**Goal of the exercise:** In the text on investing during a bear market, which fund managers are named as having comfortably outperformed the markets this year? Please answer in one sentence.
══ Text for analysis
The reality, of course, is that the risks in financial markets have never been abolished, but merely been rendered less visible by a sequence of events – eight continuous years of economic growth – that are exceptional but still well within the bounds of long-run probability. The underlying reality is that in most respects the investor's world remains roughly as risky as it was before: perceptions, and responses to those perceptions, change most rapidly, and largely drive short-term market movements. It is unfortunate that the terrible events in the United States last week should have taken place against a backcloth of what can now be seen more clearly as a fully blown (as opposed to incipient) bear market that had probably still not fully run its course even before the hijackers struck.

Historical precedents – what happened after Pearl Harbor, the Gulf War and so on – are interesting but not conclusive about what will happen over the next few months, since they did not take place against the same background of a fundamentally overvalued market. It is still too early to say with confidence how the future will pan out. The 10 per cent fall in European stock markets last week, combined with the initial 5 per cent drop on Wall Street on Monday, are readily explicable by a combination of the short-term visible impacts of last week's events (battered insurance companies, near-bankrupt airlines) and heightened risk-aversion by investors.

Brazenly and correctly, the Federal Reserve is standing by to pump liquidity into the system, with a reluctant European Central Bank finally being pulled along behind the Fed's proactive policy of cutting interest rates. Eventually, this medicine will have an impact on the economy, and will help sentiment in the financial markets as well. But there's nothing automatic about the scale or timing in any of these effects. (Just look at all those who said "never fight the Fed" earlier this year.)

In the short to medium term, the best advice is to stick with experience. In days like these, it is time to pension off that flirtation with the Young Turks who run many actively managed funds, and stick with those who have been down this kind of path before. Wise old fund managers such as Nils Taube, Anthony Bolton and Ian Rushbrook have all comfortably outperformed the markets this year. Monitoring their behaviour is as good a guide as I know to judging where we are headed next in these unsettling times.

Second, it probably pays to dust off your risk-assessment habits. The world may not be a riskier place than before, though many deem it so, but the odds are that many investors will not have reviewed their portfolios as carefully as they might. The key to risk minimisation is measured diversification, not frantic juggling from one asset class to another. (One of the remarkable features of the Equitable Life debacle, it turns out, is that so many policyholders seem to have had all their pension money with just one provider, which can never be right, however exalted its prior reputation). Finally, the best advice for those frightened by the events of the last week remains that expressed so eloquently by Jack Bogle, the founder of Vanguard. Juggle around with your portfolio at the margins if you must, adjusting here and there for risk-tolerance, age and circumstances, but above all, says Jack, "stay the course". That seems right to me: apart from anything else, there are good grounds for optimism even in the dark aftermath of the disasters in America.

Not only is the bear market making stocks cheaper by the day, which is unalloyed good news for anyone under the age of say 50, with a generation of investing still ahead of them, but it is far from clear to me that the net effect of last week's terrible events will turn out to be a negative one.

Financial wealth is most easily built in a climate of peace, freedom and democracy. If the US is now to lead a concerted international effort to purge the world of those who are prepared to wage war on those principles, that has to be a powerful reason for expecting that future generations will gain from any success this endeavour enjoys.

Faint hearts may worry about the consequences, or even the possibility of failure, but investors of all people can hardly complain about the justice and relevance of the cause.
════
══ Given information
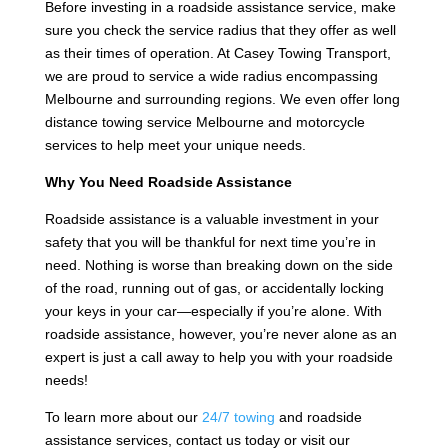
Before investing in a roadside assistance service, make
sure you check the service radius that they offer as well
as their times of operation. At Casey Towing Transport,
we are proud to service a wide radius encompassing
Melbourne and surrounding regions. We even offer long
distance towing service Melbourne and motorcycle
services to help meet your unique needs.
Why You Need Roadside Assistance
Roadside assistance is a valuable investment in your
safety that you will be thankful for next time you’re in
need. Nothing is worse than breaking down on the side
of the road, running out of gas, or accidentally locking
your keys in your car—especially if you’re alone. With
roadside assistance, however, you’re never alone as an
expert is just a call away to help you with your roadside
needs!
To learn more about our
24/7 towing
and roadside
assistance services, contact us today or visit our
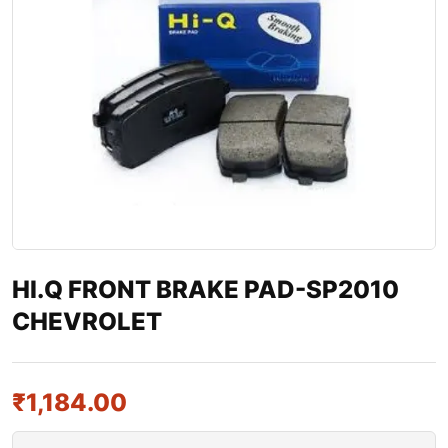
HI.Q FRONT BRAKE PAD-SP2010
CHEVROLET
₹
1,184.00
════
**Your response:** Nils Taube, Anthony Bolton and Ian Rushbrook are named as having comfortably outperformed the markets this year.